> **Supplied material**:
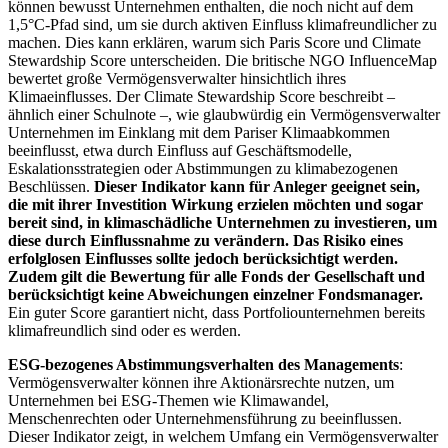
können bewusst Unternehmen enthalten, die noch nicht auf dem
1,5°C-Pfad sind, um sie durch aktiven Einfluss klimafreundlicher zu
machen. Dies kann erklären, warum sich Paris Score und Climate
Stewardship Score unterscheiden. Die britische NGO InfluenceMap
bewertet große Vermögensverwalter hinsichtlich ihres
Klimaeinflusses. Der Climate Stewardship Score beschreibt –
ähnlich einer Schulnote –, wie glaubwürdig ein Vermögensverwalter
Unternehmen im Einklang mit dem Pariser Klimaabkommen
beeinflusst, etwa durch Einfluss auf Geschäftsmodelle,
Eskalationsstrategien oder Abstimmungen zu klimabezogenen
Beschlüssen.
Dieser Indikator kann für Anleger geeignet sein,
die mit ihrer Investition Wirkung erzielen möchten und sogar
bereit sind, in klimaschädliche Unternehmen zu investieren, um
diese durch Einflussnahme zu verändern. Das Risiko eines
erfolglosen Einflusses sollte jedoch berücksichtigt werden.
Zudem gilt die Bewertung für alle Fonds der Gesellschaft und
berücksichtigt keine Abweichungen einzelner Fondsmanager.
Ein guter Score garantiert nicht, dass Portfoliounternehmen bereits
klimafreundlich sind oder es werden.
ESG-bezogenes Abstimmungsverhalten des Managements
:
Vermögensverwalter können ihre Aktionärsrechte nutzen, um
Unternehmen bei ESG-Themen wie Klimawandel,
Menschenrechten oder Unternehmensführung zu beeinflussen.
Dieser Indikator zeigt, in welchem Umfang ein Vermögensverwalter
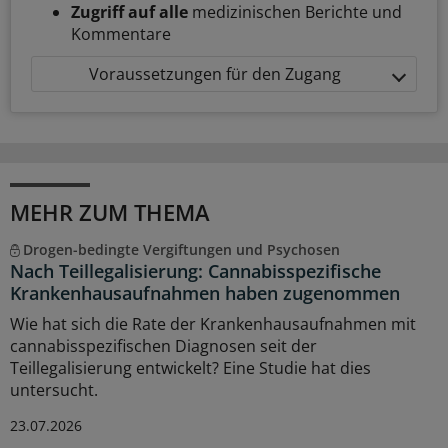
Zugriff auf alle
medizinischen Berichte und
Kommentare
Voraussetzungen für den Zugang
MEHR ZUM THEMA
Drogen-bedingte Vergiftungen und Psychosen
Nach Teillegalisierung: Cannabisspezifische
Krankenhausaufnahmen haben zugenommen
Wie hat sich die Rate der Krankenhausaufnahmen mit
cannabisspezifischen Diagnosen seit der
Teillegalisierung entwickelt? Eine Studie hat dies
untersucht.
23.07.2026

> **Instructions for the task**:
In the entries above, find the line with "medizinischen Berichte und" and the line with "Teillegalisierung entwickelt? Eine", then set down exactly those two and every line between them, nothing else.

> **Task result**:
medizinischen Berichte und
Kommentare
Voraussetzungen für den Zugang
MEHR ZUM THEMA
Drogen-bedingte Vergiftungen und Psychosen
Nach Teillegalisierung: Cannabisspezifische
Krankenhausaufnahmen haben zugenommen
Wie hat sich die Rate der Krankenhausaufnahmen mit
cannabisspezifischen Diagnosen seit der
Teillegalisierung entwickelt? Eine Studie hat dies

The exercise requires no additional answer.